◆ REQUIREMENTS
Reproduce word for word the stretch of rows from the first one through the row containing "title Нейросети [70, 118, 1205, 199]", including both ends.

*** EXCERPTED DATA

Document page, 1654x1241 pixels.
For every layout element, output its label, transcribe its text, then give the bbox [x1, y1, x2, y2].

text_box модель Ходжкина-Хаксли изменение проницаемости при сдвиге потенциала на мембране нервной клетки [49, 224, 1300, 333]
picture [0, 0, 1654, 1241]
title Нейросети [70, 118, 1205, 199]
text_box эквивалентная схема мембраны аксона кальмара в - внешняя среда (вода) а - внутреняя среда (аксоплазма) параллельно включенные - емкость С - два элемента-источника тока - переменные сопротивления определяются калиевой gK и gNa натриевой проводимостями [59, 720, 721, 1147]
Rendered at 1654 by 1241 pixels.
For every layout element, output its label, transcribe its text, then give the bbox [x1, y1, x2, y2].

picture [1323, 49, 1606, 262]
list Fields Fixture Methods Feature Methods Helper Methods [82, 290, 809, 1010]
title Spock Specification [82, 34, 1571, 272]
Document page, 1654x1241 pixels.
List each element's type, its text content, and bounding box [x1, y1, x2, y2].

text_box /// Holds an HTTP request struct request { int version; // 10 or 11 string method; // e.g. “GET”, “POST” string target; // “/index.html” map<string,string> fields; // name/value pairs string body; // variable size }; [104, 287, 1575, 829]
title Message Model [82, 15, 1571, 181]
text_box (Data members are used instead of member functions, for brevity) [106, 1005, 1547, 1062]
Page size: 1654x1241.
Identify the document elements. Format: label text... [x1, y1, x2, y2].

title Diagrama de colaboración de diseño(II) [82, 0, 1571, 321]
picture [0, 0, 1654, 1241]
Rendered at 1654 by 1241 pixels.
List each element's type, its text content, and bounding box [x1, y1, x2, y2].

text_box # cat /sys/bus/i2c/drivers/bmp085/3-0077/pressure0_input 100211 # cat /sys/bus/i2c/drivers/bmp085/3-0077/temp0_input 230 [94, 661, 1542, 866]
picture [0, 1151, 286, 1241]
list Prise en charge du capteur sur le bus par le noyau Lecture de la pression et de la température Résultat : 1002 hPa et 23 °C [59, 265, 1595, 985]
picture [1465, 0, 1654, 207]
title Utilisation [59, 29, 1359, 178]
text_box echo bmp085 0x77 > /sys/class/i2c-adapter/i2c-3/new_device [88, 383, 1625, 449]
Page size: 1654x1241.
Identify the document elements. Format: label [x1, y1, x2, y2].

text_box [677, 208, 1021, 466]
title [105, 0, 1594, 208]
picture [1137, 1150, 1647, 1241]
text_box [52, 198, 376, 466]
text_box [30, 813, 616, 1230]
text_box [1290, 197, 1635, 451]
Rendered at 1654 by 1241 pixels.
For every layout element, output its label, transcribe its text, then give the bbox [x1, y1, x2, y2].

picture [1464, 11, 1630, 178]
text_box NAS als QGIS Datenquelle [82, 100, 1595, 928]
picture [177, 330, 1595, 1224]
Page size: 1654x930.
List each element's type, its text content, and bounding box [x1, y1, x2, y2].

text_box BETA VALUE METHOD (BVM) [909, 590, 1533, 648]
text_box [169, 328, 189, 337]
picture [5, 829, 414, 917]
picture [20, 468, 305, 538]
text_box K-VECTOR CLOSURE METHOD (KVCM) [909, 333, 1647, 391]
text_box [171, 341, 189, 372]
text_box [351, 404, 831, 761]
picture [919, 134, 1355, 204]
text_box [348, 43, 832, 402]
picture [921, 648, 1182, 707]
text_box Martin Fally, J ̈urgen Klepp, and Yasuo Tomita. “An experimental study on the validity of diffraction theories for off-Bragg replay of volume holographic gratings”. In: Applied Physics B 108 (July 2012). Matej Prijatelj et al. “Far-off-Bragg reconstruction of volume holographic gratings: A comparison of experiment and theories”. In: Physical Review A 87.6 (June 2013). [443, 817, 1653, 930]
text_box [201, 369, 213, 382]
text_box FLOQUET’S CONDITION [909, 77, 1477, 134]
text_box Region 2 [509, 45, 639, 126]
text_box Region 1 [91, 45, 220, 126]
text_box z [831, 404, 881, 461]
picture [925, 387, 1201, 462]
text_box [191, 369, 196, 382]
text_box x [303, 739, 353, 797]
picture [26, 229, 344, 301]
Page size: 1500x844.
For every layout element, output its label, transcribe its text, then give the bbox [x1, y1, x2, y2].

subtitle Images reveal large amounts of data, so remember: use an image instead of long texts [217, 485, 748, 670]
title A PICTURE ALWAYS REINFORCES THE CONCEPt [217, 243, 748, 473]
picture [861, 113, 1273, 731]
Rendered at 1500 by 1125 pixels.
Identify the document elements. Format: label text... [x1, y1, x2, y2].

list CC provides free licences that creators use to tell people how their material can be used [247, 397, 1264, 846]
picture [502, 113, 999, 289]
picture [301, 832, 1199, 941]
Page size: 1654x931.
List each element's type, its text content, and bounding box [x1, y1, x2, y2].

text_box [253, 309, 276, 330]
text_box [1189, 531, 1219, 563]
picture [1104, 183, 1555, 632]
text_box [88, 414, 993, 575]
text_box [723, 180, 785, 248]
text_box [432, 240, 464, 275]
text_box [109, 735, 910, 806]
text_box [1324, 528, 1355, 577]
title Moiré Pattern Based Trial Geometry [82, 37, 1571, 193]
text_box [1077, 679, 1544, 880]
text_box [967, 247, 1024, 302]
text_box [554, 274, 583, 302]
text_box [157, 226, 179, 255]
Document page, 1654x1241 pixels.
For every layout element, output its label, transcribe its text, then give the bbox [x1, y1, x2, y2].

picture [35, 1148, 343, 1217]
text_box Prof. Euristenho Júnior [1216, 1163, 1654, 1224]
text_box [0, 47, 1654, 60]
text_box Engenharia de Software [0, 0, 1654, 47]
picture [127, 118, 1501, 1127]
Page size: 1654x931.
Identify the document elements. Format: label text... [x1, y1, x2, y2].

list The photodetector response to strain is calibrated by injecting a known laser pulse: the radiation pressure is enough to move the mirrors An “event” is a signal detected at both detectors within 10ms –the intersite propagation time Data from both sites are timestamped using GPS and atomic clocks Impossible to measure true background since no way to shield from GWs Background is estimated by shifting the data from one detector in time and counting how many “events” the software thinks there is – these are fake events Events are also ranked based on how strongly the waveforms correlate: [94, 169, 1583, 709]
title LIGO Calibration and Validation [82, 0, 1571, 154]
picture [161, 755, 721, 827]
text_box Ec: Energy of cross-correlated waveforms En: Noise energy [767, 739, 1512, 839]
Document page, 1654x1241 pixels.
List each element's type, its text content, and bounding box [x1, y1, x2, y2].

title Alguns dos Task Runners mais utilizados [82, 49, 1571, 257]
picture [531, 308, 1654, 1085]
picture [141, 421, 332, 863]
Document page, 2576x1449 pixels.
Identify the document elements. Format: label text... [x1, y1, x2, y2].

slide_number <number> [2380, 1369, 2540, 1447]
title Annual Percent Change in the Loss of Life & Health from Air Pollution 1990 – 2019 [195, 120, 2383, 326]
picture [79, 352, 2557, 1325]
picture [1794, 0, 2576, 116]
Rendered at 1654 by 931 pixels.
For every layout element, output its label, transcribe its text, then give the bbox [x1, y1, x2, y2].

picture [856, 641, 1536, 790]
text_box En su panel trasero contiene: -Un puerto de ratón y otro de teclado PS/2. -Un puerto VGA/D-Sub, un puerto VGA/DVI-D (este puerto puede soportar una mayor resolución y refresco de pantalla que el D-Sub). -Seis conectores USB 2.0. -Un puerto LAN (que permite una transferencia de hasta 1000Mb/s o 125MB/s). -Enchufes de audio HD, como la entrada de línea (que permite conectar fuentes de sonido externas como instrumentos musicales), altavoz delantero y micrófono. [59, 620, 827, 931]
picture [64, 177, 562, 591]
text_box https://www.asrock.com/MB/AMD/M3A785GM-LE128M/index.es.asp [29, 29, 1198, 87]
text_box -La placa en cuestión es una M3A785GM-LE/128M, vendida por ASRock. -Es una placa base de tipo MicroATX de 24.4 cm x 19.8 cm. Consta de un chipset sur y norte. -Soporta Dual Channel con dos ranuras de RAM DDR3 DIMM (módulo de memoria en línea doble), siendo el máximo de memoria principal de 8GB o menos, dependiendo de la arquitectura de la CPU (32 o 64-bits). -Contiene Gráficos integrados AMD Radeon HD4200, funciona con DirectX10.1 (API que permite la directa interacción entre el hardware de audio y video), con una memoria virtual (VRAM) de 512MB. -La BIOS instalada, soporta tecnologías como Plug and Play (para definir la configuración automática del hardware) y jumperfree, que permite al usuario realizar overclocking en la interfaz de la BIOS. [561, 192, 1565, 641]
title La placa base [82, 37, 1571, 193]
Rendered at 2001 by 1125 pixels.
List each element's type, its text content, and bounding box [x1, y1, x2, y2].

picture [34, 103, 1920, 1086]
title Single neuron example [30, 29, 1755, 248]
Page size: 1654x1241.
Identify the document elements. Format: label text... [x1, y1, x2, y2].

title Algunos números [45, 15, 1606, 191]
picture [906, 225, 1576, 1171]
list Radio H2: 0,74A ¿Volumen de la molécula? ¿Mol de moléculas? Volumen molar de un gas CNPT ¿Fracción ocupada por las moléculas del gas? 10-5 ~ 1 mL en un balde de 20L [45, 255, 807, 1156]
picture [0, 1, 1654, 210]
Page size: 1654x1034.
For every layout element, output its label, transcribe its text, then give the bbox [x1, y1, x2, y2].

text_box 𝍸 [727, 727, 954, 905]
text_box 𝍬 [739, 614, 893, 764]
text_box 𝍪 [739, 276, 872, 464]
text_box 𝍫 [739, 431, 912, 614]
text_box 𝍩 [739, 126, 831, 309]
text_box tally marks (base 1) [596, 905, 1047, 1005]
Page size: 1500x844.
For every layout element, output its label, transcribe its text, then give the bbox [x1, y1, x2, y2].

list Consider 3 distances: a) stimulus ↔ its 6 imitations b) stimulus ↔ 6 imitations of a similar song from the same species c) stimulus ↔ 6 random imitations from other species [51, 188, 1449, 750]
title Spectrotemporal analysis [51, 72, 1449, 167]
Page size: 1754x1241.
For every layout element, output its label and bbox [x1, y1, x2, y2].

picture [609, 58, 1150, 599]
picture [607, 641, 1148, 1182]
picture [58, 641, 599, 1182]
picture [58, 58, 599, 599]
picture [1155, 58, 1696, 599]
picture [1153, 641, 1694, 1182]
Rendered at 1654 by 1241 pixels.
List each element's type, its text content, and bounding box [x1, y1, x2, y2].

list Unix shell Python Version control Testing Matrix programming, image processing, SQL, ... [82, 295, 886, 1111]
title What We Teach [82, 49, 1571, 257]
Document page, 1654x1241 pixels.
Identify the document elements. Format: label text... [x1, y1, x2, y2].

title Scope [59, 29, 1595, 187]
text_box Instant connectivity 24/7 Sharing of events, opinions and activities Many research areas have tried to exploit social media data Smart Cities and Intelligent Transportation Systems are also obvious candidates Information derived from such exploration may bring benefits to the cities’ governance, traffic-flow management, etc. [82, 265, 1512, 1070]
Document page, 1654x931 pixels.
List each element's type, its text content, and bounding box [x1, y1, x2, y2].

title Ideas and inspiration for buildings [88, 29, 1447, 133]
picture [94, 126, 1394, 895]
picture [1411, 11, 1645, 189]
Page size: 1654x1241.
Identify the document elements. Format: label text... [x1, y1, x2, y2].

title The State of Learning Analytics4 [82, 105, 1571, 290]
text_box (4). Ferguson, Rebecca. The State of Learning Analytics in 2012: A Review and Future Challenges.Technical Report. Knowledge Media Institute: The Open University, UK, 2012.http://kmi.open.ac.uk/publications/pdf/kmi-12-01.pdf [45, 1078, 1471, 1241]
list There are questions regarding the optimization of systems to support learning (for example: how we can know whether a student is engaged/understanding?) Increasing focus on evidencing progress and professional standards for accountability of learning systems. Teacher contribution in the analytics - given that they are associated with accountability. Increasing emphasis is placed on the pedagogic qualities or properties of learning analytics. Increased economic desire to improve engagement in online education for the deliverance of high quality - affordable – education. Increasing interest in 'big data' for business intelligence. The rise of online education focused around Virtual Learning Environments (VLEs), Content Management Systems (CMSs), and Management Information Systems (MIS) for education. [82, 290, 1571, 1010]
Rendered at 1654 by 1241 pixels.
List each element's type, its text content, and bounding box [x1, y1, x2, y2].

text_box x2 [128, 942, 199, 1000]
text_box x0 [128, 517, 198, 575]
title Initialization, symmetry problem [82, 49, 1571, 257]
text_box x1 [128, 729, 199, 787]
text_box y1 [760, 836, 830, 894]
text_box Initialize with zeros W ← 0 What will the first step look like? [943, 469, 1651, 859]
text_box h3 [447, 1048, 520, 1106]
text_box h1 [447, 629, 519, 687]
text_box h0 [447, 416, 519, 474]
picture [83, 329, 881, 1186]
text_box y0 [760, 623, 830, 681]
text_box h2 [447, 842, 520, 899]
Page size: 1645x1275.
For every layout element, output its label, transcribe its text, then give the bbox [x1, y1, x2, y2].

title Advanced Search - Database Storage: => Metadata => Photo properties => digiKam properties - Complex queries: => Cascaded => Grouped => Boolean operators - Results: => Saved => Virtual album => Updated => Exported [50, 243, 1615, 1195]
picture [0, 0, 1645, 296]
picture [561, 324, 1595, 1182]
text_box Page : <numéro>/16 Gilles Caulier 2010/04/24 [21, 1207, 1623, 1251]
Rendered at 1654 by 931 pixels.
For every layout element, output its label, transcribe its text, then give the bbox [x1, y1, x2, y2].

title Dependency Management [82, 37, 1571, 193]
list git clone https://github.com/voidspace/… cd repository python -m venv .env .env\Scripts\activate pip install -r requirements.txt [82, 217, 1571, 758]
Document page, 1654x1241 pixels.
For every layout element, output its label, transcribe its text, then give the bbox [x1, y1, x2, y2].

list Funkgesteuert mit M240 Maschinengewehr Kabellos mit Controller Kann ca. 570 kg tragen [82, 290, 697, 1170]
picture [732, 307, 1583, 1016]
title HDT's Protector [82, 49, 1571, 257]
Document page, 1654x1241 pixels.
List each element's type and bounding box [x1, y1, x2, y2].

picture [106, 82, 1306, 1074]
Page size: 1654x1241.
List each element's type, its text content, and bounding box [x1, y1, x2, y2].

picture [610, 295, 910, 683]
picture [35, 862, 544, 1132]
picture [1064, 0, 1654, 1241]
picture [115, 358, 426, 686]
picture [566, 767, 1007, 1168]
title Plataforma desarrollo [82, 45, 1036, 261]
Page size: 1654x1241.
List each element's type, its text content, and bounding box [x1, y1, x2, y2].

******

◆ THE RESPONSE
Document page, 1654x1241 pixels.
For every layout element, output its label, transcribe its text, then give the bbox [x1, y1, x2, y2].

text_box модель Ходжкина-Хаксли изменение проницаемости при сдвиге потенциала на мембране нервной клетки [49, 224, 1300, 333]
picture [0, 0, 1654, 1241]
title Нейросети [70, 118, 1205, 199]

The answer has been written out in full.